Given the WTS constant indoctrination to "do more", I have had productive conversations with JW's about:
(1) Half the worlds population is not being witnessed to so how will God judge these people?
(2) Given people dont know much about JW's, will God judge people based on our 30 second magazine presentation and their reaction to that?
(3) Why is it urgent when God can read the heart of person?
Here is another argument to add to that list courtesy of Ray Franz on p460 of his book "In Search of Christian Freedom"
http://www.commentarypress.com/Publication/English.html
"In actuality, the lack of any formal program and the apparent spontaneity and individual motivation of the first century Christians are what are most remarkable in the accounts we do find in the Bible. We find only the barest of suggestions of what their meetings were like and no indication of any methodology or systematization in their proclaiming of the good news.

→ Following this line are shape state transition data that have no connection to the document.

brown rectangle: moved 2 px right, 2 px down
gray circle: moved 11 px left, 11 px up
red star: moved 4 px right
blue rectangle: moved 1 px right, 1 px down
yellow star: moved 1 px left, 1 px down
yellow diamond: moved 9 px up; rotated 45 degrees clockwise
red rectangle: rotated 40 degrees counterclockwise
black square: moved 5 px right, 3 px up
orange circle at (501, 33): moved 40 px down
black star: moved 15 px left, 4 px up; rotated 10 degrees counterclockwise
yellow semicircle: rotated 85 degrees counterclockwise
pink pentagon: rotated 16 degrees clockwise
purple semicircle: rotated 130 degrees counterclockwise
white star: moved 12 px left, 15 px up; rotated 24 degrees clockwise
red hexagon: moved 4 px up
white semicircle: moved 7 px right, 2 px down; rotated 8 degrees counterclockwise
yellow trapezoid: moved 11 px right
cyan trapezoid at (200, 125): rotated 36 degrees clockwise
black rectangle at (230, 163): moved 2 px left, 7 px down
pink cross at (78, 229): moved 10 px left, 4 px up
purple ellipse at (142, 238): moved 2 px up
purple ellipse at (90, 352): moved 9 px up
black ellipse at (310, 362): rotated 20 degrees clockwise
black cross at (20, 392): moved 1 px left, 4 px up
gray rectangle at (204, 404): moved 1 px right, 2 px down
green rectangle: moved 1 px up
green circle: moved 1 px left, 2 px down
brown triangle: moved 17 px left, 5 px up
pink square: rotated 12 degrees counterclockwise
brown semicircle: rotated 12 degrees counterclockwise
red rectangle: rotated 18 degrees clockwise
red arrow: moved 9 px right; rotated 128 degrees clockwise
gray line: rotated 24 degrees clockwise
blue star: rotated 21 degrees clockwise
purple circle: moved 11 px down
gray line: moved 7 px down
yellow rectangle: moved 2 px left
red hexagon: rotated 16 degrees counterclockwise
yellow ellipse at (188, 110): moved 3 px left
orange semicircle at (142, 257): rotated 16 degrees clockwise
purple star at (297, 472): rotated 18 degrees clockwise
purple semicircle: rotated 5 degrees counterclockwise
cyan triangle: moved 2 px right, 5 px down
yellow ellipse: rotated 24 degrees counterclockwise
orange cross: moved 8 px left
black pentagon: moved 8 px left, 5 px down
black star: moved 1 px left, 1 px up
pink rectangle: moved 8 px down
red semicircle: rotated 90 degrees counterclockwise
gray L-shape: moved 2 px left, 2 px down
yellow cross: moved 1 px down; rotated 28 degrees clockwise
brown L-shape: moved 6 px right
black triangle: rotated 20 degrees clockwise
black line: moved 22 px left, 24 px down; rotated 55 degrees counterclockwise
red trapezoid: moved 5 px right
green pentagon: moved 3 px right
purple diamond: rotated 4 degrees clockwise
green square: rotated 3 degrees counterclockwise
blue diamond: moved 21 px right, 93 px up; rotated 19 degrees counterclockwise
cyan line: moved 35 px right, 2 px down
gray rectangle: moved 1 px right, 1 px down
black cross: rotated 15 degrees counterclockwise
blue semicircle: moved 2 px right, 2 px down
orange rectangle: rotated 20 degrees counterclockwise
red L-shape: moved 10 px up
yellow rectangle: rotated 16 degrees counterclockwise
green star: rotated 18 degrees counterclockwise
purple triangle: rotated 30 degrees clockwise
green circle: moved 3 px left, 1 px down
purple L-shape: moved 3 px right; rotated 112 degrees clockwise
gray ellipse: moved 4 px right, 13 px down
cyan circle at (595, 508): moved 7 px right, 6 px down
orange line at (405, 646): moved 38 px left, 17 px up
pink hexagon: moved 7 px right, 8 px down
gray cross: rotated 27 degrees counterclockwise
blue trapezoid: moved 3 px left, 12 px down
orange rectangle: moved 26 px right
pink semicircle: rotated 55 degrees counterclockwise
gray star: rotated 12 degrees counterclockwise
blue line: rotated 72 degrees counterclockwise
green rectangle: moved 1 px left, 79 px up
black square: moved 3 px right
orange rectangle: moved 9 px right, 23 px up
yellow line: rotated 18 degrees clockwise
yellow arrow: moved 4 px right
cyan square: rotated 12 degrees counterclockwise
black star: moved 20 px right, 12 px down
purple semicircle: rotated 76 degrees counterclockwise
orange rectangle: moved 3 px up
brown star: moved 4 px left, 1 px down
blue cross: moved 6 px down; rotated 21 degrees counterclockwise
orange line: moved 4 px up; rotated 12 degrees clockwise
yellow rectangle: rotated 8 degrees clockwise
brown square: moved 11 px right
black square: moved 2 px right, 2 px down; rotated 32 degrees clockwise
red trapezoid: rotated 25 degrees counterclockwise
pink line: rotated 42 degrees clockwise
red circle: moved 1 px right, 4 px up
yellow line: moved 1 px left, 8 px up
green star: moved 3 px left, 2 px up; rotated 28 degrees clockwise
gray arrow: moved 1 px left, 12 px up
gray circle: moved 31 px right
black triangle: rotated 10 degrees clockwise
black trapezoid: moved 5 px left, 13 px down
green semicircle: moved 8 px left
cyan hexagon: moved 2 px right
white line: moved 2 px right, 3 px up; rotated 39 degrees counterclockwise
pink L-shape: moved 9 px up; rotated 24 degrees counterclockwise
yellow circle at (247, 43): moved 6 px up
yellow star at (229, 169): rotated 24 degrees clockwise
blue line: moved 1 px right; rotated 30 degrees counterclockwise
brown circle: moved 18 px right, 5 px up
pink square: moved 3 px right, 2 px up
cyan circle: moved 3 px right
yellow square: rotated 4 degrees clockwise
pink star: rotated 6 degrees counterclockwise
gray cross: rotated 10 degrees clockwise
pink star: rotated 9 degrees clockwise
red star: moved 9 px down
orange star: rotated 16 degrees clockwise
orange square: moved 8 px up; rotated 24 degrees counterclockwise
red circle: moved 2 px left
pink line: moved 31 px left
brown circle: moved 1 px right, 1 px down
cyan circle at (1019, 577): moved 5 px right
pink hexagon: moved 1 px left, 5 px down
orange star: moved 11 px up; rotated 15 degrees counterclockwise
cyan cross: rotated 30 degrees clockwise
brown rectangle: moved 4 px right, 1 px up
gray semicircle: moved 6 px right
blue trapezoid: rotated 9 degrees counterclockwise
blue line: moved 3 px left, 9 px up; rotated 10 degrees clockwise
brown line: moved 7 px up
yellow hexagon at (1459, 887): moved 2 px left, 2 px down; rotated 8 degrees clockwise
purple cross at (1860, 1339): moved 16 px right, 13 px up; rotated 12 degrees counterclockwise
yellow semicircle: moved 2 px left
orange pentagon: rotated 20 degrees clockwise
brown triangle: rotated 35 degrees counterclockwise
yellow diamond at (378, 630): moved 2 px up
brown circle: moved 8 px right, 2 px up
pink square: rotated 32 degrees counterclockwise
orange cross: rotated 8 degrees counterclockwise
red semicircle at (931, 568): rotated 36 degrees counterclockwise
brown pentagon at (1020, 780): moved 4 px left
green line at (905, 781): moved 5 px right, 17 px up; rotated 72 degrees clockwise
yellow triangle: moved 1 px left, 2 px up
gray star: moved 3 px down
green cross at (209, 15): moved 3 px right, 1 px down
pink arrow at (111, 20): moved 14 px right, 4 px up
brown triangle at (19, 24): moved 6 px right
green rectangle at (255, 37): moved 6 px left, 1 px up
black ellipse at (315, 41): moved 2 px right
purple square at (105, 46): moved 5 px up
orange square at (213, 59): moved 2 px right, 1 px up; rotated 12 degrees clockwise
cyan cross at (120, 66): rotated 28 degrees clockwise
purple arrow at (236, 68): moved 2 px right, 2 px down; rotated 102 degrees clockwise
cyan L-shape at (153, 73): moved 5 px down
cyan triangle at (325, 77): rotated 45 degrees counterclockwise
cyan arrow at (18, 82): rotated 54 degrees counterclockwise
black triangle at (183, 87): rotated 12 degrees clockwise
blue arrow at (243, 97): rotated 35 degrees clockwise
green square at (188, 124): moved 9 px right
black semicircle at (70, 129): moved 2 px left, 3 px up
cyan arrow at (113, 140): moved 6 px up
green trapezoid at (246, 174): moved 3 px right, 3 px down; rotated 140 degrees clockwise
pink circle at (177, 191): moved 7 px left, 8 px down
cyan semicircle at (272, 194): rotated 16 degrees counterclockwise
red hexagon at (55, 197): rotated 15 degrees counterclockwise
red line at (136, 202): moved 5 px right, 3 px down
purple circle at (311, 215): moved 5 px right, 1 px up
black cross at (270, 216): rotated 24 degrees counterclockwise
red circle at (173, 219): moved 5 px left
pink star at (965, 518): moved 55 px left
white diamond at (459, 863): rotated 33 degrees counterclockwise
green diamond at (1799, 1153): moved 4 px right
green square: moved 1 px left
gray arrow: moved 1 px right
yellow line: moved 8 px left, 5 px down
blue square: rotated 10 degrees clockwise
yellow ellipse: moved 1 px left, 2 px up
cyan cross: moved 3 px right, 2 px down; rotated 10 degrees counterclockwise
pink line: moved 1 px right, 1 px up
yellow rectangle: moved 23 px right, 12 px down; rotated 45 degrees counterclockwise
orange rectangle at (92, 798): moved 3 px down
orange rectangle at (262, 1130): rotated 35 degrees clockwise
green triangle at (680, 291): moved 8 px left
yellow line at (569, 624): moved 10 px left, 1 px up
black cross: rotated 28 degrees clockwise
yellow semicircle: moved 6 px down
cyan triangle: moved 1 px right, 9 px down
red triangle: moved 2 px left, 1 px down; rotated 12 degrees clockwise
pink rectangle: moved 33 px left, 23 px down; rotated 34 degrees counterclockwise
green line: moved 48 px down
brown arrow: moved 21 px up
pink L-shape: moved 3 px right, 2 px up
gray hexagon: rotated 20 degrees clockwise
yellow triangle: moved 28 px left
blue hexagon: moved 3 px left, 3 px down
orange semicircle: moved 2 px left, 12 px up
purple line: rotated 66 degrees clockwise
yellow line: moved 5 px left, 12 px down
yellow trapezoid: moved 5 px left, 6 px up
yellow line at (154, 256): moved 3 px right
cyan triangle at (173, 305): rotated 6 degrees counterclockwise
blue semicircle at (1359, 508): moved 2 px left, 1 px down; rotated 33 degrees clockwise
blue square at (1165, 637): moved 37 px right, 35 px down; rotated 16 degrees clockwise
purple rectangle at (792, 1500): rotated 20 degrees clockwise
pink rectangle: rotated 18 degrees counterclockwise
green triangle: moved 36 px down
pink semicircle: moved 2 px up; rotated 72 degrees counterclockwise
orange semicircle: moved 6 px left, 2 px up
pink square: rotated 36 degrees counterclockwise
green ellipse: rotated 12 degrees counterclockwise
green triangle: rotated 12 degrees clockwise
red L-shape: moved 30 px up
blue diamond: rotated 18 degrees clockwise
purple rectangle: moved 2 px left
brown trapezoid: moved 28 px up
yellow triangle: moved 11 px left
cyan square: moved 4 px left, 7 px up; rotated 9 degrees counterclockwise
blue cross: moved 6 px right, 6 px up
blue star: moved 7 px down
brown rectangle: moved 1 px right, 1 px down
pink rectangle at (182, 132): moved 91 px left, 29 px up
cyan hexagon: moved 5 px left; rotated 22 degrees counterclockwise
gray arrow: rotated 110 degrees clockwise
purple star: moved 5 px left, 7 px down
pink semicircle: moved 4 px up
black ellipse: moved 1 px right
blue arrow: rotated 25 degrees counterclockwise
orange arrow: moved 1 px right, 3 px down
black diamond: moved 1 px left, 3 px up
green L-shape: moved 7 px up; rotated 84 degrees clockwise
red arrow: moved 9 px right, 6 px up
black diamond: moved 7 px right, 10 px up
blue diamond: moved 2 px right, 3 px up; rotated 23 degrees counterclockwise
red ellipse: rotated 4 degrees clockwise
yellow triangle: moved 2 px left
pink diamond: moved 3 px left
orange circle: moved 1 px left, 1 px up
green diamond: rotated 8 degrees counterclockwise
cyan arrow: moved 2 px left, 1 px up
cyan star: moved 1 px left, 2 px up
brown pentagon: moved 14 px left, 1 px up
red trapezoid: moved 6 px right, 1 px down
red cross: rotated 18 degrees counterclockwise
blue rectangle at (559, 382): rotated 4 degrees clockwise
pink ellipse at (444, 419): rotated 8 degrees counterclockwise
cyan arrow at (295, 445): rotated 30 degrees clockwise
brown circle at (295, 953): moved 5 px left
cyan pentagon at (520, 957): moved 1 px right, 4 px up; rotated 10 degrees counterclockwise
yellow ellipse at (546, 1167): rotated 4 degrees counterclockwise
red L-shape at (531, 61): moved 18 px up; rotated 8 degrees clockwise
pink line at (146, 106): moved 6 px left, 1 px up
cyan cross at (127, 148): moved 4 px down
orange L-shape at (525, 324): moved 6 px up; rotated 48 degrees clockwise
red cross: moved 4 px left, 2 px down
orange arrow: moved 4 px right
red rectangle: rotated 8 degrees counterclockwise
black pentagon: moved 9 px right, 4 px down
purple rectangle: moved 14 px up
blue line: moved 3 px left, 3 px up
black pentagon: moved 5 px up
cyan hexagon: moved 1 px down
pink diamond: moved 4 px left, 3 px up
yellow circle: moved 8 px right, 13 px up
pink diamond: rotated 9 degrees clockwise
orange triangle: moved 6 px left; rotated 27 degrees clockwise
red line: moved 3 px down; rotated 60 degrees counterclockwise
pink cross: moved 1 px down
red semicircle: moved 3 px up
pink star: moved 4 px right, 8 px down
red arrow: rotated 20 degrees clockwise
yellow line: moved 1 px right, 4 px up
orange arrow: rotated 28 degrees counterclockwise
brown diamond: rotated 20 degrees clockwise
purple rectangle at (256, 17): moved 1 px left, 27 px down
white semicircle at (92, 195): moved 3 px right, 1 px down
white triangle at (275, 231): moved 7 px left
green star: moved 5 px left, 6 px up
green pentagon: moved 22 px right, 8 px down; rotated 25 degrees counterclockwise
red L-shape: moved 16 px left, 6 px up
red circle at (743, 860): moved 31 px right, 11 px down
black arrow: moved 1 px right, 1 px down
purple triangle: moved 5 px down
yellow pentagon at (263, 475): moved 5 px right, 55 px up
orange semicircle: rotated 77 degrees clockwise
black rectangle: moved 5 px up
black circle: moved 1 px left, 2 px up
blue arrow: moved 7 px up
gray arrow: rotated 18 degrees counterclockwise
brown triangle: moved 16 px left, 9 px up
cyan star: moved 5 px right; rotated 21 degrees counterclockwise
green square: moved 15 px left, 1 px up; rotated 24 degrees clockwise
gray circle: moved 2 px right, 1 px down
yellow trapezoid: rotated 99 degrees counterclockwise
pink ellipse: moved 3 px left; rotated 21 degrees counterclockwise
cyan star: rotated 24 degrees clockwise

I recall that during the years I served in circuit and district overseer activity I used to puzzle over this when preparing the "service talks" that were a regular feature of the weekly program when visiting congregations. I wanted to prepare talks that were scriptural, but it seemed so difficult to find scriptures that even faintly reflected the kind of "organized service" urged by the headquarters in its publications. I found it hard to understand how the apostles Paul and John and the disciples James and Jude, could write entire letters to the congregations and never say anything stressing the need for the readers of those letters to get out and go from door to door, nothing about organised witnessing arrangements at scheduled times, about putting in more hours in the "field service" or similar approaches or topics, all things regularly stressed in the Watch Tower Society's publications. The letters of the apostles and disciples seemed deficient according to the viewpoint that had been developed in me.
It eventually became clear, after some decades, that the real problem lay with the viewpoint inculcated in me, a viewpoint that actually perverted the first-century record, manipulating it to make it say something it did not actually say. False deduction is employed. From the broad principle that all Christians should share the good news, deductions are made to support and cover virtually every aspect of the organizations systematised approach to worship and preaching. But those deductions are unjustified, as indicated by the absence of corroborative evidence in the Scriptures themselves. The systematised, highly programmed approach to Christianity that has developed bears greater resemblance to that of a large sales organization than to the first-century Christian congregation and its simple, uncomplicated approach to worship and service to God."